**Task description:** The exercise calls for every entry that follows to be repeated exactly.

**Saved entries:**
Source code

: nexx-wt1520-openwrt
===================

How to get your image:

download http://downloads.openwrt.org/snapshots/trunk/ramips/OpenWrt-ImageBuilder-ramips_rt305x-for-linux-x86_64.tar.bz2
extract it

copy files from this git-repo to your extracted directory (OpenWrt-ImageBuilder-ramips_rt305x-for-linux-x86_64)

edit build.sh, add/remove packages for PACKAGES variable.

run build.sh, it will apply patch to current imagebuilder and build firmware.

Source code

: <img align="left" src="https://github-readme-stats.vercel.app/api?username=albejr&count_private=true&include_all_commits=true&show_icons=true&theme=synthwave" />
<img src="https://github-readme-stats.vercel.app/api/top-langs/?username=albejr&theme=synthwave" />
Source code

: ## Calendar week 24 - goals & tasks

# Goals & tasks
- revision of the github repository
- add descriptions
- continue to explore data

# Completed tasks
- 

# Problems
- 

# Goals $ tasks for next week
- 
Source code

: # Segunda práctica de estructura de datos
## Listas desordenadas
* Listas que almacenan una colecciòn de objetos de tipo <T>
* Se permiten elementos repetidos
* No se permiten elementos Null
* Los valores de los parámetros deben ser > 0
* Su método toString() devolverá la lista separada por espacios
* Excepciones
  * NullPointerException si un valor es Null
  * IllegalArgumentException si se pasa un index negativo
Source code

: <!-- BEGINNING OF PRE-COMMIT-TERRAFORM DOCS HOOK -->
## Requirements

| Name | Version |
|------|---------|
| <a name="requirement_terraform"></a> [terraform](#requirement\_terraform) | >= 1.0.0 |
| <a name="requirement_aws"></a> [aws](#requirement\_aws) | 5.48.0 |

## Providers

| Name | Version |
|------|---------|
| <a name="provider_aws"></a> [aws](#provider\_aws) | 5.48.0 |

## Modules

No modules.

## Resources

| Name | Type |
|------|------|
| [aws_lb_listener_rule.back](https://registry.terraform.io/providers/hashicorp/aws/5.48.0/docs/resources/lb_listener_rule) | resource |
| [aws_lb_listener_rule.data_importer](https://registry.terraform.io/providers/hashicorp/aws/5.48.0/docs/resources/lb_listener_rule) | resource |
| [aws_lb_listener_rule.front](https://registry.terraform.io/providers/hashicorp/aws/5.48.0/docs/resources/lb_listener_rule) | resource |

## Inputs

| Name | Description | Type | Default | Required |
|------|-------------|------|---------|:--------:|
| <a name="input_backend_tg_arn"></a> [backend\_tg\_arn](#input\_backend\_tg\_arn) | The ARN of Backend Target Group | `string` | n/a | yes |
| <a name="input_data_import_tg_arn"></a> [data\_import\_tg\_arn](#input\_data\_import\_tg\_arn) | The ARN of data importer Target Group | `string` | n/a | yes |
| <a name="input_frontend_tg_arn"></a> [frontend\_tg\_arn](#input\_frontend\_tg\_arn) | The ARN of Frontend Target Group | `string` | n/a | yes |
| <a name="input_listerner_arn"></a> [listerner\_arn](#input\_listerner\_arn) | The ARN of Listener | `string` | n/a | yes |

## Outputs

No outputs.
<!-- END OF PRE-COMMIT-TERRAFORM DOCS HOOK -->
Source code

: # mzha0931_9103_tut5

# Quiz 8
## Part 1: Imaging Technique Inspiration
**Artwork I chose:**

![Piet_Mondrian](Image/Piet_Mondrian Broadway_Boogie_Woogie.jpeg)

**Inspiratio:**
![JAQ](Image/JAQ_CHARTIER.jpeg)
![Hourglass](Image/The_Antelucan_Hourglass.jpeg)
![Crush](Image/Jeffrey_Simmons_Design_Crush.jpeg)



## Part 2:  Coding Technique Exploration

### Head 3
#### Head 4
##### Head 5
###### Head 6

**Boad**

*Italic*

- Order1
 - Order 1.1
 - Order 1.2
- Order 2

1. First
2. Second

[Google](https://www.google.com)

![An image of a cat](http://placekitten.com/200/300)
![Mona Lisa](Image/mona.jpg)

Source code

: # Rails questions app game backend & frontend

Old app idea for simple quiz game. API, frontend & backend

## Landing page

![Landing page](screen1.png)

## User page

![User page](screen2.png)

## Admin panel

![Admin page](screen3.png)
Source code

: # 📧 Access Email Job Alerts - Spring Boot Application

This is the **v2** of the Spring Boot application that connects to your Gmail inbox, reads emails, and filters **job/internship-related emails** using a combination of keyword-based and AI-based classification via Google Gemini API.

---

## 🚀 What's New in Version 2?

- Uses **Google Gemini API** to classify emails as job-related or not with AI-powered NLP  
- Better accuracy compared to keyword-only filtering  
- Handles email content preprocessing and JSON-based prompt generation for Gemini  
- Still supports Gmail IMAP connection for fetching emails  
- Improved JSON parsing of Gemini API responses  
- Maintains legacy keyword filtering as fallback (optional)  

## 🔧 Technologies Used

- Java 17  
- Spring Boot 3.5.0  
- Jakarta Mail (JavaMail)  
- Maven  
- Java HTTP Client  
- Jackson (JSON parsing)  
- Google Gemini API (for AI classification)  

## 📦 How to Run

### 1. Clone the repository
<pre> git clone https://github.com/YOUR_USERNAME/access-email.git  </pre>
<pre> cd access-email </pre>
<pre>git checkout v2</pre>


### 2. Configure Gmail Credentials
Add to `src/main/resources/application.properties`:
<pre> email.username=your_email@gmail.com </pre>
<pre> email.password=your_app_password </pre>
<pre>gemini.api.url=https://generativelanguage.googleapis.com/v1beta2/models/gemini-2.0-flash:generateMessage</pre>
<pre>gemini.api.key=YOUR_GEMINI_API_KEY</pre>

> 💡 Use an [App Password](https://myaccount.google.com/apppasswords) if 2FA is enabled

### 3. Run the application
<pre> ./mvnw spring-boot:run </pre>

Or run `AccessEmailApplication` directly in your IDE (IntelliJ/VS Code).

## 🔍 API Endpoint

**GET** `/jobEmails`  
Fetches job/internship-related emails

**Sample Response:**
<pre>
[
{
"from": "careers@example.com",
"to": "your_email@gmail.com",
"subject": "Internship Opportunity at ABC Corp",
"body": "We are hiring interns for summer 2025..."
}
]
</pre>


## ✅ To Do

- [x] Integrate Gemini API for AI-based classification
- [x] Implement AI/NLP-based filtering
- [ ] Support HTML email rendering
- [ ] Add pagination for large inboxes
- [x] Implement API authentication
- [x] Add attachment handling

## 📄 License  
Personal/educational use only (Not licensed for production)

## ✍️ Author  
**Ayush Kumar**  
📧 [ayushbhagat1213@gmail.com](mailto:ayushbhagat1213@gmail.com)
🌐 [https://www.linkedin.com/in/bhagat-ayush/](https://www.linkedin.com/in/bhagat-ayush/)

**Your response:**
Source code

: nexx-wt1520-openwrt
===================

How to get your image:

download http://downloads.openwrt.org/snapshots/trunk/ramips/OpenWrt-ImageBuilder-ramips_rt305x-for-linux-x86_64.tar.bz2
extract it

copy files from this git-repo to your extracted directory (OpenWrt-ImageBuilder-ramips_rt305x-for-linux-x86_64)

edit build.sh, add/remove packages for PACKAGES variable.

run build.sh, it will apply patch to current imagebuilder and build firmware.

Source code

: <img align="left" src="https://github-readme-stats.vercel.app/api?username=albejr&count_private=true&include_all_commits=true&show_icons=true&theme=synthwave" />
<img src="https://github-readme-stats.vercel.app/api/top-langs/?username=albejr&theme=synthwave" />
Source code

: ## Calendar week 24 - goals & tasks

# Goals & tasks
- revision of the github repository
- add descriptions
- continue to explore data

# Completed tasks
- 

# Problems
- 

# Goals $ tasks for next week
- 
Source code

: # Segunda práctica de estructura de datos
## Listas desordenadas
* Listas que almacenan una colecciòn de objetos de tipo <T>
* Se permiten elementos repetidos
* No se permiten elementos Null
* Los valores de los parámetros deben ser > 0
* Su método toString() devolverá la lista separada por espacios
* Excepciones
  * NullPointerException si un valor es Null
  * IllegalArgumentException si se pasa un index negativo
Source code

: <!-- BEGINNING OF PRE-COMMIT-TERRAFORM DOCS HOOK -->
## Requirements

| Name | Version |
|------|---------|
| <a name="requirement_terraform"></a> [terraform](#requirement\_terraform) | >= 1.0.0 |
| <a name="requirement_aws"></a> [aws](#requirement\_aws) | 5.48.0 |

## Providers

| Name | Version |
|------|---------|
| <a name="provider_aws"></a> [aws](#provider\_aws) | 5.48.0 |

## Modules

No modules.

## Resources

| Name | Type |
|------|------|
| [aws_lb_listener_rule.back](https://registry.terraform.io/providers/hashicorp/aws/5.48.0/docs/resources/lb_listener_rule) | resource |
| [aws_lb_listener_rule.data_importer](https://registry.terraform.io/providers/hashicorp/aws/5.48.0/docs/resources/lb_listener_rule) | resource |
| [aws_lb_listener_rule.front](https://registry.terraform.io/providers/hashicorp/aws/5.48.0/docs/resources/lb_listener_rule) | resource |

## Inputs

| Name | Description | Type | Default | Required |
|------|-------------|------|---------|:--------:|
| <a name="input_backend_tg_arn"></a> [backend\_tg\_arn](#input\_backend\_tg\_arn) | The ARN of Backend Target Group | `string` | n/a | yes |
| <a name="input_data_import_tg_arn"></a> [data\_import\_tg\_arn](#input\_data\_import\_tg\_arn) | The ARN of data importer Target Group | `string` | n/a | yes |
| <a name="input_frontend_tg_arn"></a> [frontend\_tg\_arn](#input\_frontend\_tg\_arn) | The ARN of Frontend Target Group | `string` | n/a | yes |
| <a name="input_listerner_arn"></a> [listerner\_arn](#input\_listerner\_arn) | The ARN of Listener | `string` | n/a | yes |

## Outputs

No outputs.
<!-- END OF PRE-COMMIT-TERRAFORM DOCS HOOK -->
Source code

: # mzha0931_9103_tut5

# Quiz 8
## Part 1: Imaging Technique Inspiration
**Artwork I chose:**

![Piet_Mondrian](Image/Piet_Mondrian Broadway_Boogie_Woogie.jpeg)

**Inspiratio:**
![JAQ](Image/JAQ_CHARTIER.jpeg)
![Hourglass](Image/The_Antelucan_Hourglass.jpeg)
![Crush](Image/Jeffrey_Simmons_Design_Crush.jpeg)



## Part 2:  Coding Technique Exploration

### Head 3
#### Head 4
##### Head 5
###### Head 6

**Boad**

*Italic*

- Order1
 - Order 1.1
 - Order 1.2
- Order 2

1. First
2. Second

[Google](https://www.google.com)

![An image of a cat](http://placekitten.com/200/300)
![Mona Lisa](Image/mona.jpg)

Source code

: # Rails questions app game backend & frontend

Old app idea for simple quiz game. API, frontend & backend

## Landing page

![Landing page](screen1.png)

## User page

![User page](screen2.png)

## Admin panel

![Admin page](screen3.png)
Source code

: # 📧 Access Email Job Alerts - Spring Boot Application

This is the **v2** of the Spring Boot application that connects to your Gmail inbox, reads emails, and filters **job/internship-related emails** using a combination of keyword-based and AI-based classification via Google Gemini API.

---

## 🚀 What's New in Version 2?

- Uses **Google Gemini API** to classify emails as job-related or not with AI-powered NLP  
- Better accuracy compared to keyword-only filtering  
- Handles email content preprocessing and JSON-based prompt generation for Gemini  
- Still supports Gmail IMAP connection for fetching emails  
- Improved JSON parsing of Gemini API responses  
- Maintains legacy keyword filtering as fallback (optional)  

## 🔧 Technologies Used

- Java 17  
- Spring Boot 3.5.0  
- Jakarta Mail (JavaMail)  
- Maven  
- Java HTTP Client  
- Jackson (JSON parsing)  
- Google Gemini API (for AI classification)  

## 📦 How to Run

### 1. Clone the repository
<pre> git clone https://github.com/YOUR_USERNAME/access-email.git  </pre>
<pre> cd access-email </pre>
<pre>git checkout v2</pre>


### 2. Configure Gmail Credentials
Add to `src/main/resources/application.properties`:
<pre> email.username=your_email@gmail.com </pre>
<pre> email.password=your_app_password </pre>
<pre>gemini.api.url=https://generativelanguage.googleapis.com/v1beta2/models/gemini-2.0-flash:generateMessage</pre>
<pre>gemini.api.key=YOUR_GEMINI_API_KEY</pre>

> 💡 Use an [App Password](https://myaccount.google.com/apppasswords) if 2FA is enabled

### 3. Run the application
<pre> ./mvnw spring-boot:run </pre>

Or run `AccessEmailApplication` directly in your IDE (IntelliJ/VS Code).

## 🔍 API Endpoint

**GET** `/jobEmails`  
Fetches job/internship-related emails

**Sample Response:**
<pre>
[
{
"from": "careers@example.com",
"to": "your_email@gmail.com",
"subject": "Internship Opportunity at ABC Corp",
"body": "We are hiring interns for summer 2025..."
}
]
</pre>


## ✅ To Do

- [x] Integrate Gemini API for AI-based classification
- [x] Implement AI/NLP-based filtering
- [ ] Support HTML email rendering
- [ ] Add pagination for large inboxes
- [x] Implement API authentication
- [x] Add attachment handling

## 📄 License  
Personal/educational use only (Not licensed for production)

## ✍️ Author  
**Ayush Kumar**  
📧 [ayushbhagat1213@gmail.com](mailto:ayushbhagat1213@gmail.com)
🌐 [https://www.linkedin.com/in/bhagat-ayush/](https://www.linkedin.com/in/bhagat-ayush/)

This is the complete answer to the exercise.